Re: [PATCH v2 06/18] xen/pvcalls: handle commands from the frontend
From: Stefano Stabellini
Date: Fri Jun 02 2017 - 14:21:18 EST
On Fri, 26 May 2017, Boris Ostrovsky wrote:
> On 05/19/2017 07:22 PM, Stefano Stabellini wrote:
> > +
> > static void pvcalls_back_work(struct work_struct *work)
> > {
> > + struct pvcalls_back_priv *priv = container_of(work,
> > + struct pvcalls_back_priv, register_work);
> > + int notify, notify_all = 0, more = 1;
> > + struct xen_pvcalls_request req;
> > + struct xenbus_device *dev = priv->dev;
> > +
> > + atomic_set(&priv->work, 1);
> > +
> > + while (more || !atomic_dec_and_test(&priv->work)) {
> > + while (RING_HAS_UNCONSUMED_REQUESTS(&priv->ring)) {
> > + RING_COPY_REQUEST(&priv->ring,
> > + priv->ring.req_cons++,
> > + &req);
> > +
> > + if (!pvcalls_back_handle_cmd(dev, &req)) {
> > + RING_PUSH_RESPONSES_AND_CHECK_NOTIFY(
> > + &priv->ring, notify);
> > + notify_all += notify;
> > + }
> > + }
> > +
> > + if (notify_all)
> > + notify_remote_via_irq(priv->irq);
> > +
> > + RING_FINAL_CHECK_FOR_REQUESTS(&priv->ring, more);
> > + }
> > }
> >
> > static irqreturn_t pvcalls_back_event(int irq, void *dev_id)
> > {
> > + struct xenbus_device *dev = dev_id;
> > + struct pvcalls_back_priv *priv = NULL;
> > +
> > + if (dev == NULL)
> > + return IRQ_HANDLED;
> > +
> > + priv = dev_get_drvdata(&dev->dev);
> > + if (priv == NULL)
> > + return IRQ_HANDLED;
> > +
> > + atomic_inc(&priv->work);
>
> I will paste you response here from v1 --- I thought I understood it and
> now I don't anymore.
>
> >>
> >> Is this really needed? We have a new entry on the ring, so the outer
> loop in
> >> pvcalls_back_work() will pick this up (by setting 'more').
> >
> > This is to avoid race conditions. A notification could be delivered
> > after RING_FINAL_CHECK_FOR_REQUESTS is called, returning more == 0, but
> > before pvcalls_back_work completes. In that case, without priv->work,
> > pvcalls_back_work wouldn't be rescheduled because it is still running
> > and the work would be left undone.
>
>
> How is this different from the case when new work comes after the outer
> loop is done but we still haven't returned from pvcalls_back_work()?

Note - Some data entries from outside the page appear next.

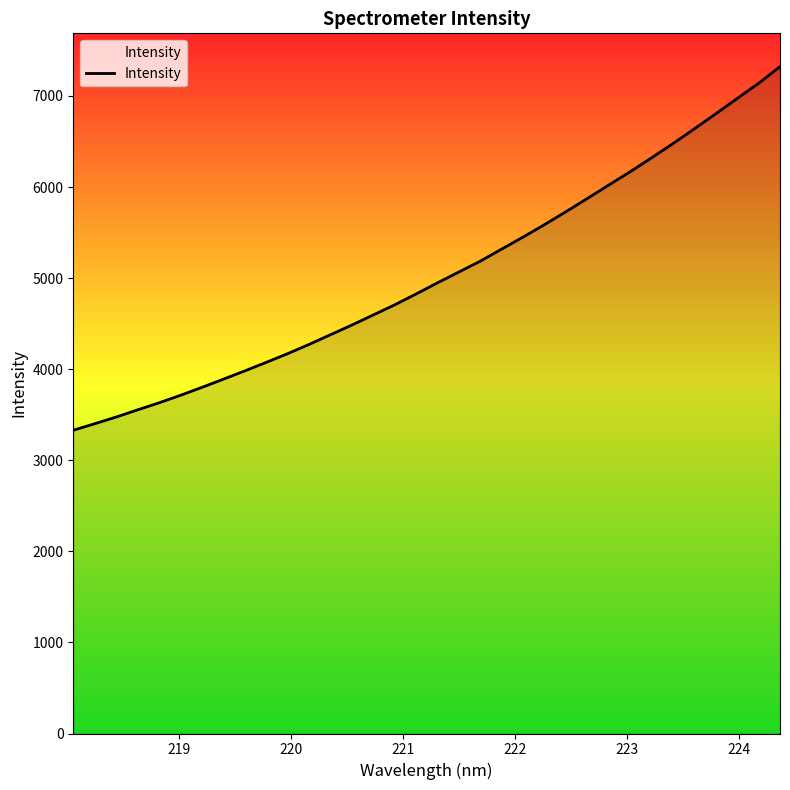

What is the minimum value shown in the chart?

3329.7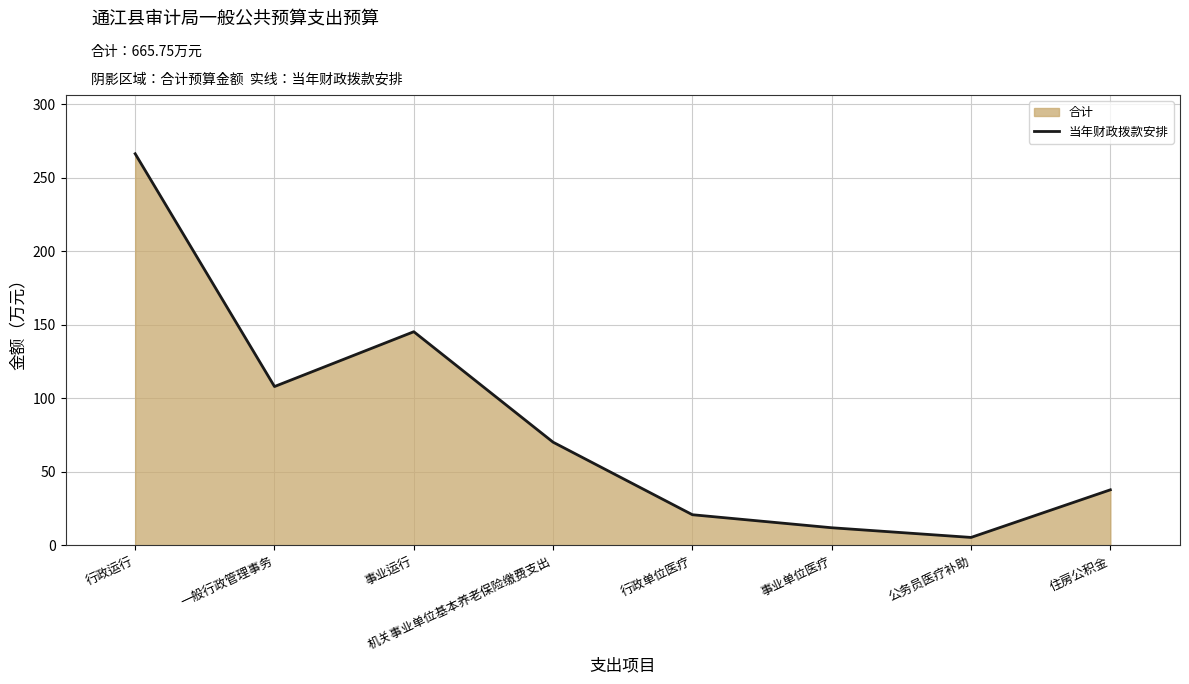

Where is the first local minimum?

一般行政管理事务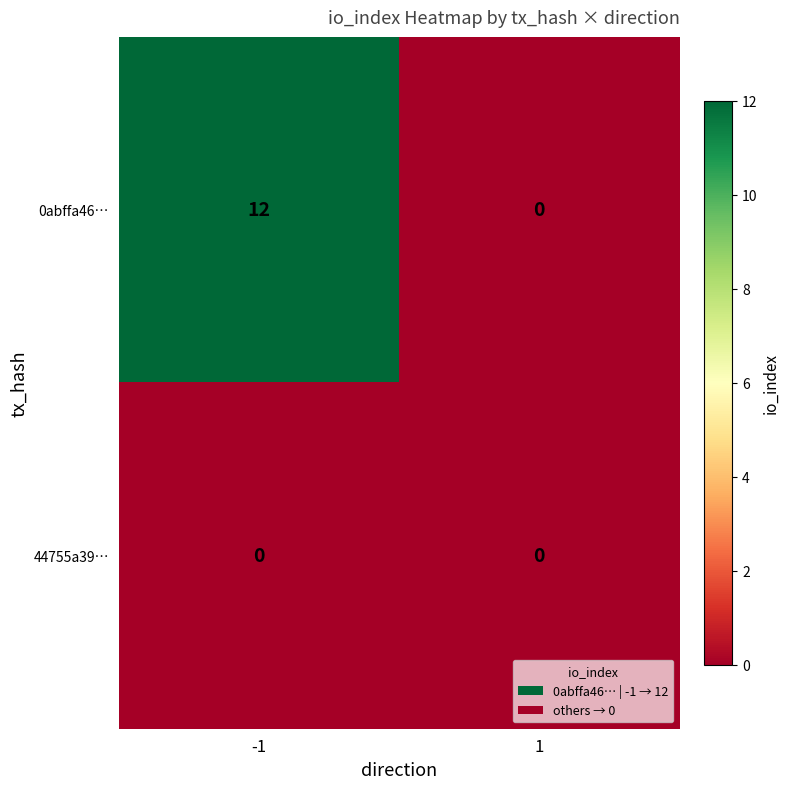

List the series in order of their peak value, highest first.

0abffa46…, 44755a39…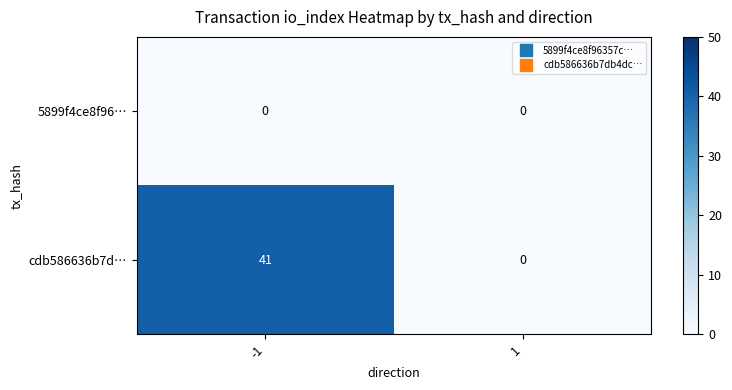

Which series has the widest spread of values?

cdb586636b7d…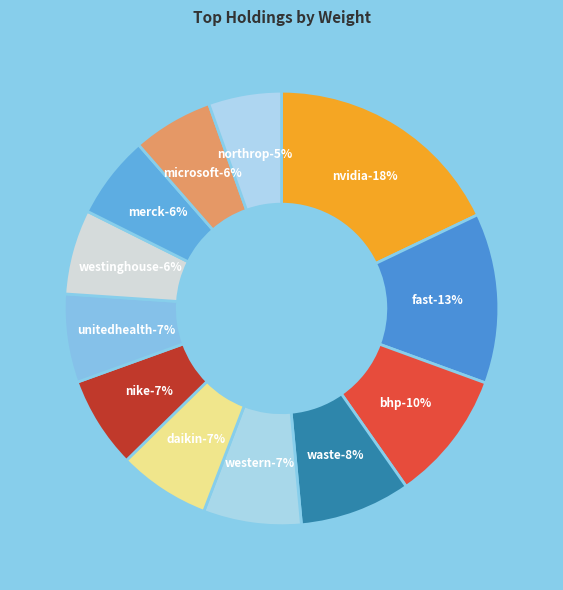

What is the change in value from DAIKIN INDUSTRIES LTD to UNITEDHEALTH GROUP INC?

-0.1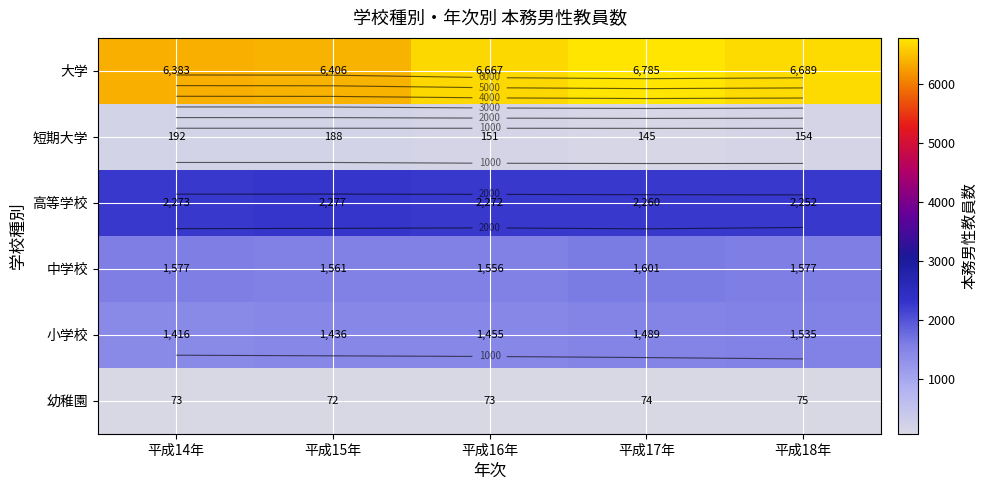

At which category is the sum across all series the highest?

平成17年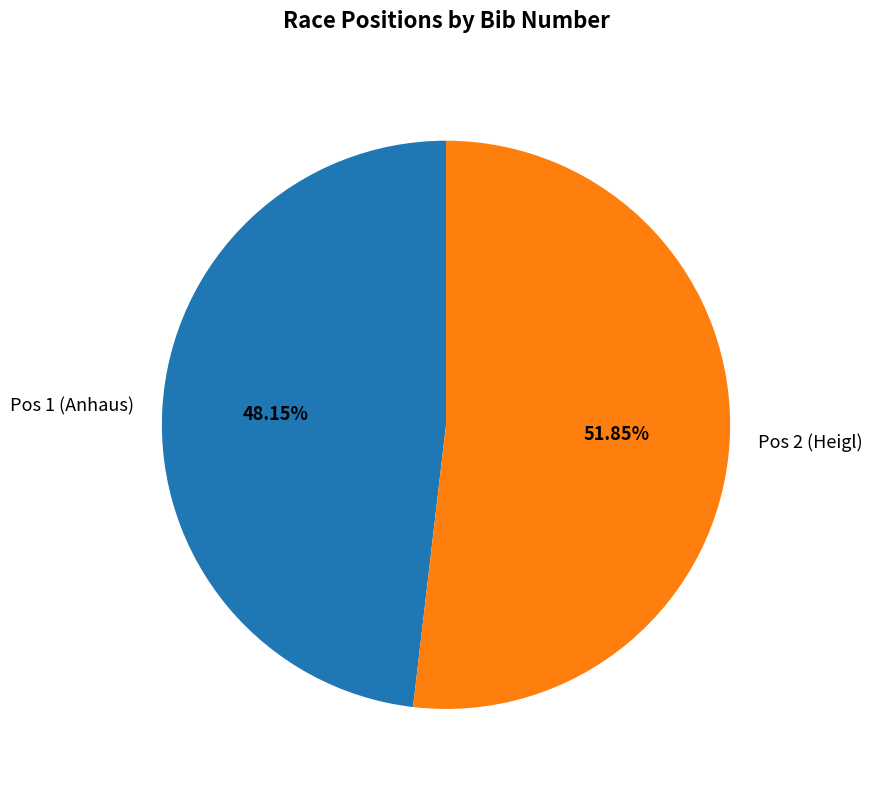

Between Pos 2 (Heigl) and Pos 1 (Anhaus), which is larger?

Pos 2 (Heigl)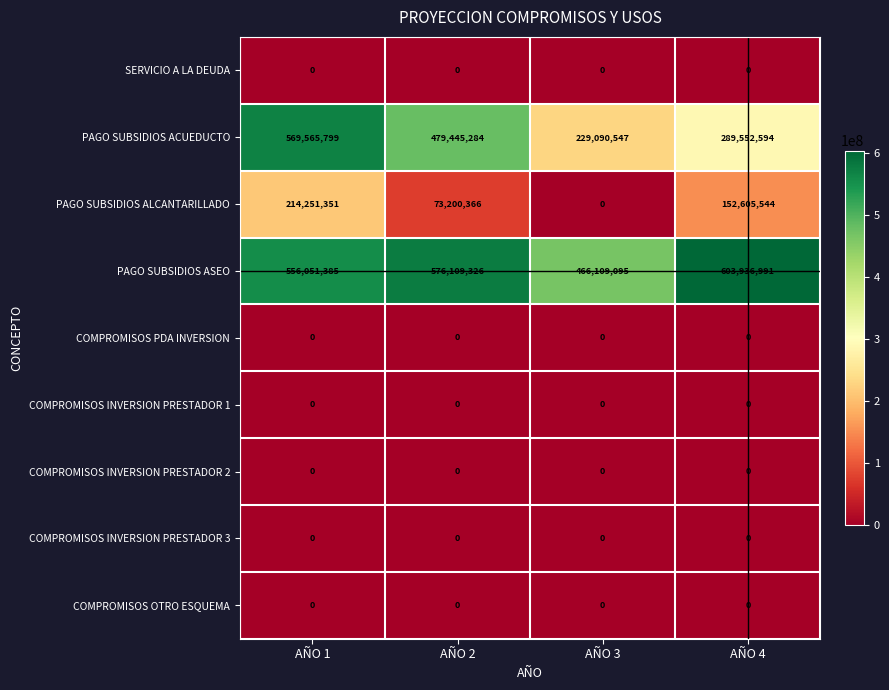

Which series has the widest spread of values?

PAGO SUBSIDIOS ACUEDUCTO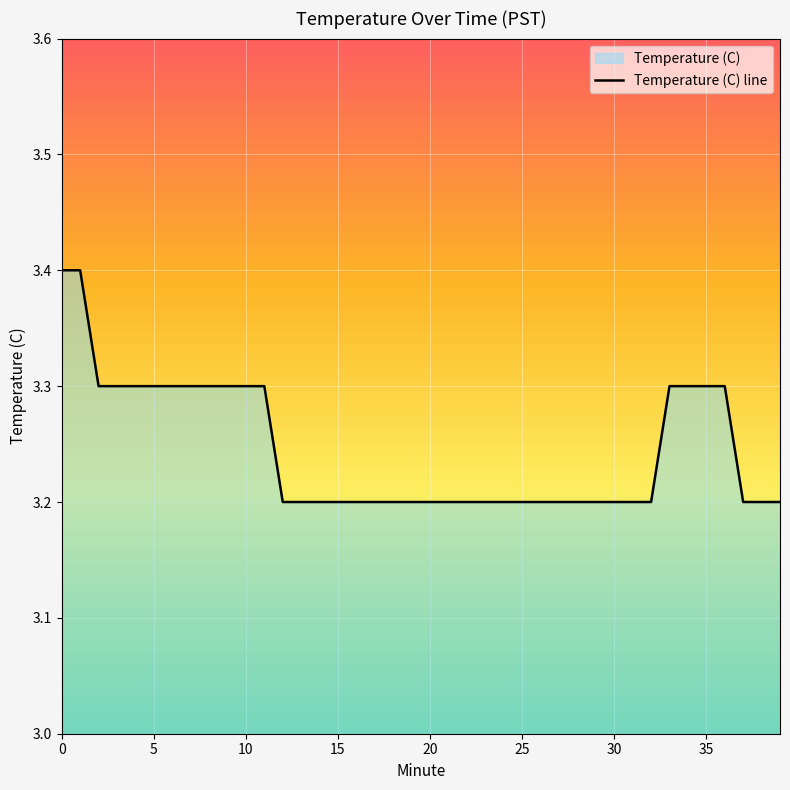

How many data points does each series have?

40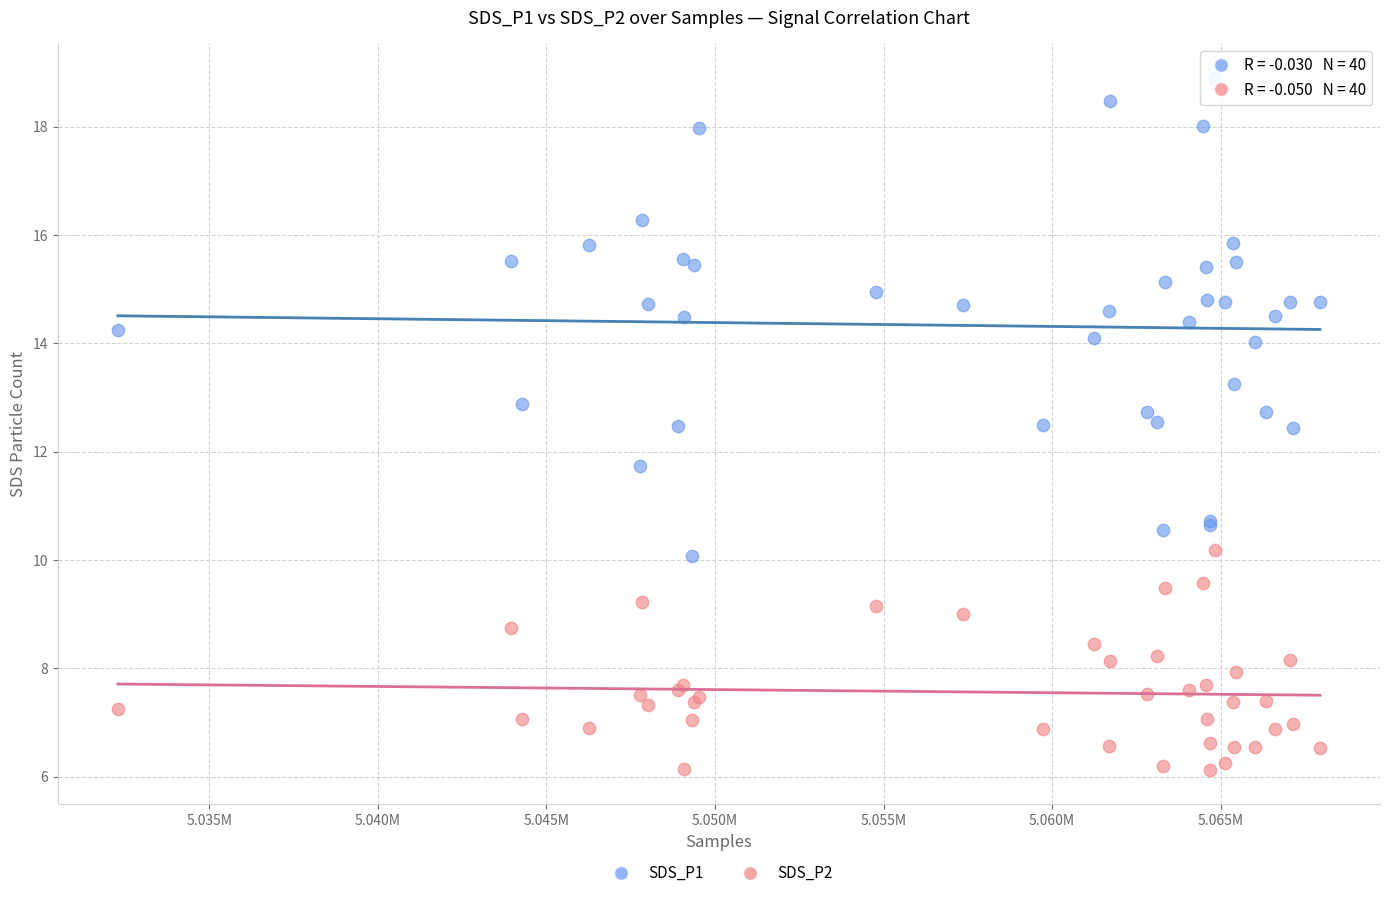

Which series has the widest spread of Y values?

SDS_P1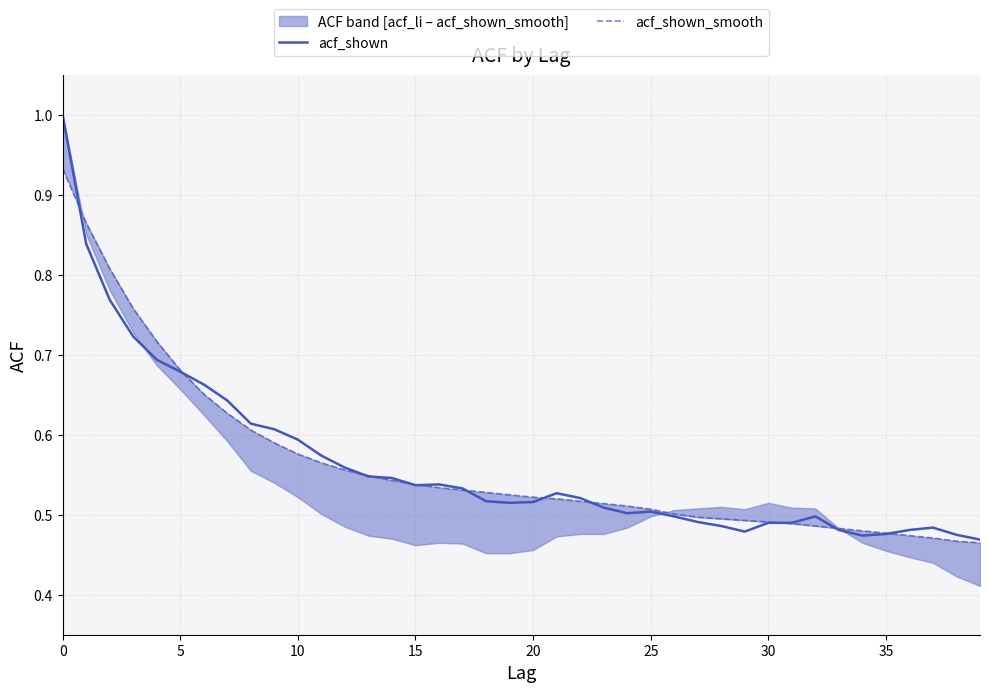

What is the average value of the acf_shown series?

0.6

It is the same case. In fact, looking at it more closely, I think that
priv->work in its current form makes it more unlikely to happen, but
doesn't prevent it completely :-(
Given that I have been trying to reproduce the race in many ways but
always failed so far, I think this race is only theoretical. I have
removed the priv->work construct, and added a in-code comment about the
race.
> > + queue_work(priv->wq, &priv->register_work);
> > +
> > return IRQ_HANDLED;
> > }